A 100% standards compliant c23 compiler can't compile linux.
Ok, yes, that's true, though my understanding is that it's not the GCC is not compliant, but rather that it includes extensions beyond the standard, which is allowed by the standard, which says (in section 4. Conformance):
> A conforming implementation may have extensions (including additional library functions), provided they do not alter the behavior of any strictly conforming program
Anyway, this just makes Claude's achievement here more impressive, right?

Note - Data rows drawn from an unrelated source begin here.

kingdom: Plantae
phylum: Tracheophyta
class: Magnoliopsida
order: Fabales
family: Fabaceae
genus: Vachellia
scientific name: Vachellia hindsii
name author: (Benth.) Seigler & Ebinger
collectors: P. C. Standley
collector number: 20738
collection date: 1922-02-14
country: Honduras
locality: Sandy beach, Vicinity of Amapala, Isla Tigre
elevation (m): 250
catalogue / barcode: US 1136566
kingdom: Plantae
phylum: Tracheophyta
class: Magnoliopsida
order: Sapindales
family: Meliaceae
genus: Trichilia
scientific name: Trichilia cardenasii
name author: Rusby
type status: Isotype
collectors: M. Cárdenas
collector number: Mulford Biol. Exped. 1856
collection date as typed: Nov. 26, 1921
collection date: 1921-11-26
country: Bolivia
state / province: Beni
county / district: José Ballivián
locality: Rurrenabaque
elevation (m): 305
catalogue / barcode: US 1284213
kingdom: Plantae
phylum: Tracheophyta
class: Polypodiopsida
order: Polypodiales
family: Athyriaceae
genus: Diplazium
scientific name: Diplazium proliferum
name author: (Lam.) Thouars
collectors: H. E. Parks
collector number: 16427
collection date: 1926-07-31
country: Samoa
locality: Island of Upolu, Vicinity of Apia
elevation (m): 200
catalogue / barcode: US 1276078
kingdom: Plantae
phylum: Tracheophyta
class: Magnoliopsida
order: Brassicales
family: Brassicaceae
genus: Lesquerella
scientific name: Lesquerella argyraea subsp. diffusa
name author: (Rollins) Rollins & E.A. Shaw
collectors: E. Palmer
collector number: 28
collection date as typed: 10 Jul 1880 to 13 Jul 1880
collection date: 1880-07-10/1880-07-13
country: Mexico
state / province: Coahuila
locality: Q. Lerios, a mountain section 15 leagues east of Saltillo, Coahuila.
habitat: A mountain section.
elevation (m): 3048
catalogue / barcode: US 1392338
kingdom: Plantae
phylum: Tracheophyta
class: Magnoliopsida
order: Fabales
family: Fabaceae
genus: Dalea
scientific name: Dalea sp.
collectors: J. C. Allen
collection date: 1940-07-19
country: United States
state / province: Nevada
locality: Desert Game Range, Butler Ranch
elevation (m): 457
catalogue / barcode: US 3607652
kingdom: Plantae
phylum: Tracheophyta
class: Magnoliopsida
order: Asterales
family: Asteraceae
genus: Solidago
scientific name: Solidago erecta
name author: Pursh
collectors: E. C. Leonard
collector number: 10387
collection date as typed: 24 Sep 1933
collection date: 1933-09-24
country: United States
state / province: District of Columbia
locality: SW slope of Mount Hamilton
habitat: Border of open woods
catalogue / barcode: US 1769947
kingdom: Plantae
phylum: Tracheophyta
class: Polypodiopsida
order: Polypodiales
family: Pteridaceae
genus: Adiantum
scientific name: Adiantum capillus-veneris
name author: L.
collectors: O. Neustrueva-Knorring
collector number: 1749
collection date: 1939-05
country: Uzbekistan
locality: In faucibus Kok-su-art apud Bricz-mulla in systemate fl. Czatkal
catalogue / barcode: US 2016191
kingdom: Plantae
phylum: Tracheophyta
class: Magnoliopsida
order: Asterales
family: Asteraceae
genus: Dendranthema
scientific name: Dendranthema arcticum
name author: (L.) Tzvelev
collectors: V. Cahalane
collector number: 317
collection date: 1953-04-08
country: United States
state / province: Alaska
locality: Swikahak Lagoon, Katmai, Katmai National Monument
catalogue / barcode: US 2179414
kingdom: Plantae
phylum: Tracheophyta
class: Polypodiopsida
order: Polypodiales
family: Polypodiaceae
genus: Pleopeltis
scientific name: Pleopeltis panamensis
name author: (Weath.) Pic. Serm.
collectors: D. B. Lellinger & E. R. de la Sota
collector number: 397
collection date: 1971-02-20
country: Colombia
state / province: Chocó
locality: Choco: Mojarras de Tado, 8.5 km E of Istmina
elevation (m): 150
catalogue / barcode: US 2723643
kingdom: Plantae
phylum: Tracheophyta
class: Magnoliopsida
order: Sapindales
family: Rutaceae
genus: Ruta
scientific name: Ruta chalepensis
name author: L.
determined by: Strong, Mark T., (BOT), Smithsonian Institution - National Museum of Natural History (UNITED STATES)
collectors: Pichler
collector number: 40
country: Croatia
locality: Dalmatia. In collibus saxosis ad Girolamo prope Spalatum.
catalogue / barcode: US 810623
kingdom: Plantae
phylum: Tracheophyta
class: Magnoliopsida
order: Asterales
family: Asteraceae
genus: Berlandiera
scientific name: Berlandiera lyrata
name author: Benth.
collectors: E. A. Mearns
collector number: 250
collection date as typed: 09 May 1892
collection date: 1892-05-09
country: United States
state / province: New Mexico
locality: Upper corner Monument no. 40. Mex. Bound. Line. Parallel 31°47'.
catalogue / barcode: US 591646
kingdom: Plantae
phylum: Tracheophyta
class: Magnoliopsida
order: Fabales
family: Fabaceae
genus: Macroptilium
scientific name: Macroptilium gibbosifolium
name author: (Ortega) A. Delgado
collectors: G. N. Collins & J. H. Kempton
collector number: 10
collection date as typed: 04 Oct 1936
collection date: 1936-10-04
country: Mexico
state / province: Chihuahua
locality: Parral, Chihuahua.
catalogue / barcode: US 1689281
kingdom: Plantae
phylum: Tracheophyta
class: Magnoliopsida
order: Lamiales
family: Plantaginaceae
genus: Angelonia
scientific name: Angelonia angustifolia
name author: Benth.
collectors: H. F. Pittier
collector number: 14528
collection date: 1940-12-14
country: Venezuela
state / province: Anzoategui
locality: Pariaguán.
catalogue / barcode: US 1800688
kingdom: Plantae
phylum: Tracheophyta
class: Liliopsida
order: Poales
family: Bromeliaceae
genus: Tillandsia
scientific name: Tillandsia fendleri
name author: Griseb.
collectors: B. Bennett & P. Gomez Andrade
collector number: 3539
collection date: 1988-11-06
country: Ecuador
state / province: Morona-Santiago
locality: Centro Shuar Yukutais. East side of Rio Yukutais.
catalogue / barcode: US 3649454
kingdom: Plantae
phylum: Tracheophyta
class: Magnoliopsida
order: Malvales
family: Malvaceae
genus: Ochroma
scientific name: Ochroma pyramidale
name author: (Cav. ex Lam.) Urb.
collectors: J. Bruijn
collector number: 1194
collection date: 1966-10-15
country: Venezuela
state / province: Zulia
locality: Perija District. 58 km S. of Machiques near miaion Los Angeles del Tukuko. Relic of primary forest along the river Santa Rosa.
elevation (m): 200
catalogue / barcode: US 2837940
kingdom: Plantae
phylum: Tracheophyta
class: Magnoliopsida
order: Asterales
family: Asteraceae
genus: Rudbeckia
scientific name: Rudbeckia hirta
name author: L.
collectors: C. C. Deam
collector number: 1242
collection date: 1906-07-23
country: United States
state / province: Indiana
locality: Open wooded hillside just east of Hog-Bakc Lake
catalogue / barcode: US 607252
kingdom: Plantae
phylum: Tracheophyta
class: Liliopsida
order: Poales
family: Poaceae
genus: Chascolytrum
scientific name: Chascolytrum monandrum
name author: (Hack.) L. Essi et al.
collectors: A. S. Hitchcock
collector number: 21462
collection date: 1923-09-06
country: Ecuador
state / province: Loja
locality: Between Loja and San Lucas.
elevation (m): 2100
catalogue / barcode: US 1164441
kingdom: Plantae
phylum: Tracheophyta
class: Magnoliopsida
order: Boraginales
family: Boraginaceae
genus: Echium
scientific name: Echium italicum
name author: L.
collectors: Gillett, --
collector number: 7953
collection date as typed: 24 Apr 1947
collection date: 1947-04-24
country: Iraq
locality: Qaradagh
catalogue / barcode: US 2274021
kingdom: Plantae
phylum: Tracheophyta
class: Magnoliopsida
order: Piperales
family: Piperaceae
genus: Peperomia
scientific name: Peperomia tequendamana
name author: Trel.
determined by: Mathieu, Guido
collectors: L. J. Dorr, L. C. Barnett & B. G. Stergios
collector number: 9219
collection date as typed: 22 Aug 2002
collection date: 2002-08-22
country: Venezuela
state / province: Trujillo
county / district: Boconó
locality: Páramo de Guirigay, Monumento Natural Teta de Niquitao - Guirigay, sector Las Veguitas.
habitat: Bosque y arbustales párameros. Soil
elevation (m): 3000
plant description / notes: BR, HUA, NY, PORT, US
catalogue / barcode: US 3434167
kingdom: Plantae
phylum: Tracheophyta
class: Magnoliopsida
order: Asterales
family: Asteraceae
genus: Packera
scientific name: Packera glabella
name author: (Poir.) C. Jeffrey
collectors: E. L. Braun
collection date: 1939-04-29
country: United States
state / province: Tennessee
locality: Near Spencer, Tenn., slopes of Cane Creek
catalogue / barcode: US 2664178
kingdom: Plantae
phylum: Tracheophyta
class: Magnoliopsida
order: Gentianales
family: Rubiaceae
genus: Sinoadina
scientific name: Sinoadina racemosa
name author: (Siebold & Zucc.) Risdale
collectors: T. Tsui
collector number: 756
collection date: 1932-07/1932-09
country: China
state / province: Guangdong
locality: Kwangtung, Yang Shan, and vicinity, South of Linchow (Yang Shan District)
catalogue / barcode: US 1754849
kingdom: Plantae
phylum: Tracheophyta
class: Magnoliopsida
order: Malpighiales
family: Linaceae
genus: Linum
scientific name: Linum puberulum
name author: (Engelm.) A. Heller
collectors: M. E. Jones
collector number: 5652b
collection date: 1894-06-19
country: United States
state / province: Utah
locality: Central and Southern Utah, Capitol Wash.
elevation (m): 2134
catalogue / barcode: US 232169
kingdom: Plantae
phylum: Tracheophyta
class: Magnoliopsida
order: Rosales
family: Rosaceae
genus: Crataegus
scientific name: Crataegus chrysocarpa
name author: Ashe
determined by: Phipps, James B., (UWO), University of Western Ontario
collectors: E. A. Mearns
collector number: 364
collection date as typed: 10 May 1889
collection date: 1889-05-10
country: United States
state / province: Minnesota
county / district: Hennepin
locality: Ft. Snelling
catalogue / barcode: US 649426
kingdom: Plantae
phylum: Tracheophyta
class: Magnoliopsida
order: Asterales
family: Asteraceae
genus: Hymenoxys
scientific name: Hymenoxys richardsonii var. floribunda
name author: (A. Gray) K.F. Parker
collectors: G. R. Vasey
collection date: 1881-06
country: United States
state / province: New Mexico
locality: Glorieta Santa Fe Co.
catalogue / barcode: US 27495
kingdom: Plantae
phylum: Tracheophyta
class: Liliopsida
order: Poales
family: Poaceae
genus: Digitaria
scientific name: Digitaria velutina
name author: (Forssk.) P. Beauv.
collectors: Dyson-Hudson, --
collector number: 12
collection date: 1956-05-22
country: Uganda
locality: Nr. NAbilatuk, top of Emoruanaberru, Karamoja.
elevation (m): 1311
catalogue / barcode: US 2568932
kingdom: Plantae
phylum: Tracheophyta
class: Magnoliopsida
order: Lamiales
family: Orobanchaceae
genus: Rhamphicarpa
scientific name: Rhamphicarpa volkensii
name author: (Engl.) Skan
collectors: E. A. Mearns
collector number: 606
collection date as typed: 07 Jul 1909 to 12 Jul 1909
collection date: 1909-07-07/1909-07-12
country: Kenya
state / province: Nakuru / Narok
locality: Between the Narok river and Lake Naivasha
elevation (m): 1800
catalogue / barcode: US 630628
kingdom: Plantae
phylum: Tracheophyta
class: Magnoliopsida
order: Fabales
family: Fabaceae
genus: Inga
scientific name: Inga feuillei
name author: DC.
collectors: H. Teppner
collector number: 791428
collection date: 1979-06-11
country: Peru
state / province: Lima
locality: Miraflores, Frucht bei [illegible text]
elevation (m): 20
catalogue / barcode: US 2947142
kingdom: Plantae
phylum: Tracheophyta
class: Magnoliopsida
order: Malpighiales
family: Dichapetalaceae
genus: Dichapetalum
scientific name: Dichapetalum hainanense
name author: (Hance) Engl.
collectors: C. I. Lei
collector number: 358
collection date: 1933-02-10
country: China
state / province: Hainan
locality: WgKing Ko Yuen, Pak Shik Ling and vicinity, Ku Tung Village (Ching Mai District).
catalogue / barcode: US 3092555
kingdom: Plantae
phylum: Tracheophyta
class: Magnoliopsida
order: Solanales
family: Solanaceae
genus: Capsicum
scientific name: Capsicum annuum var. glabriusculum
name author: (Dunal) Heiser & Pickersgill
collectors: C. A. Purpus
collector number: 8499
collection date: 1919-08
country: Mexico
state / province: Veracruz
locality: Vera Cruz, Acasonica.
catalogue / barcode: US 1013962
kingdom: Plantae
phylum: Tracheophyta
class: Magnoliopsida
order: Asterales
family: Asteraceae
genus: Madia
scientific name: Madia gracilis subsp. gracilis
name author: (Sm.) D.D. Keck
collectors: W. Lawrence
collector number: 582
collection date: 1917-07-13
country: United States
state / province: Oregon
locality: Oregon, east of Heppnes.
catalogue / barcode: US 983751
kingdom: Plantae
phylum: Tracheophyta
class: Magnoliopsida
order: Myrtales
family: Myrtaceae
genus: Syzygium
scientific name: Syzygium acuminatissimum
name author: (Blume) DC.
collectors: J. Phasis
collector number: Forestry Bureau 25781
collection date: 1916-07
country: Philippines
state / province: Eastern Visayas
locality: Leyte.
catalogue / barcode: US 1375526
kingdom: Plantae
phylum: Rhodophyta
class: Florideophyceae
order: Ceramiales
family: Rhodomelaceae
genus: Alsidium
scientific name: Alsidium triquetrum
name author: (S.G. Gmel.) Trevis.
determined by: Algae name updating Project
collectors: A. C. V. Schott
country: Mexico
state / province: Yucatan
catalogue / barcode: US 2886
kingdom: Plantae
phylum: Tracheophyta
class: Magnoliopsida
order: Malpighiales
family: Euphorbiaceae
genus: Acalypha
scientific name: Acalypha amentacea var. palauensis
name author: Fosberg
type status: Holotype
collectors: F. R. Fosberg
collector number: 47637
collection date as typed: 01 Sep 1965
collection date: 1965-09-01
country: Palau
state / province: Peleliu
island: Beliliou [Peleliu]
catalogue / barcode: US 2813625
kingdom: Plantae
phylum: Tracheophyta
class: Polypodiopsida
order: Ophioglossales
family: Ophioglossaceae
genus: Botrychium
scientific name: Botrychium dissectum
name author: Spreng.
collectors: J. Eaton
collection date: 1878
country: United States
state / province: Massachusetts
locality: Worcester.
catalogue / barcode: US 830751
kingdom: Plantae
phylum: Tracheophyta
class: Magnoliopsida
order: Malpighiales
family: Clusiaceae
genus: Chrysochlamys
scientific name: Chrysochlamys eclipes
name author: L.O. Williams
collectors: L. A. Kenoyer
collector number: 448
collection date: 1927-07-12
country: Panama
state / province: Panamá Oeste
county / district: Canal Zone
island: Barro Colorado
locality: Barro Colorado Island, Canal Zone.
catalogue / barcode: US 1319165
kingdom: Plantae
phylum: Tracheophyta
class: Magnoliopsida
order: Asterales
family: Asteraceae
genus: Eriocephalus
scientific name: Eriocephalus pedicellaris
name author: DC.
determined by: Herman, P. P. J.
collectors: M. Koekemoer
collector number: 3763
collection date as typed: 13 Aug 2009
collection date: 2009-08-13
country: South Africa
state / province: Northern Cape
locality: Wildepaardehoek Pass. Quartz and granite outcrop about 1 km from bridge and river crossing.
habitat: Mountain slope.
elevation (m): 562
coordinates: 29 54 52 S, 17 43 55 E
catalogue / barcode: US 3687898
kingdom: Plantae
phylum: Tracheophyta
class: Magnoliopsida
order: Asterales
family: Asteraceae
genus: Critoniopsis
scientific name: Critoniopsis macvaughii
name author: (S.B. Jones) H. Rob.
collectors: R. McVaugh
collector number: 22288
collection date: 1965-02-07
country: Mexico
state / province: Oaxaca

To the best of my knowledge, there's no Rust-based compiler that comes anywhere close to 99% on the GCC torture test suite, or able to compile Doom. So even if it saw the internals of GCC and a lot of other compilers, the ability to recreate this step-by-step in Rust is extremely impressive to me.
Agreed, but the next step is of having an AI agent actually run the business and be able to get the business context it needs as a human would. Obviously we're not quite there, but with the rapid progress on benchmarks like Vending-Bench [0], and especially with this teams approach, it doesn't seem far fetched anymore.
As a particular near-term step, I imagine that it won't be long before we see a SaaS company using an AI product manager, which can spawn agents to directly interview users as they utilize the app, independently propose and (after getting approval) run small product experiments, and come up with validated recommendations for changing the product roadmap. I still remember Tay, and wouldn't give something like that the keys to the kingdom any time soon, but as long as there's a human decision maker at the end, I think that the tech is already here.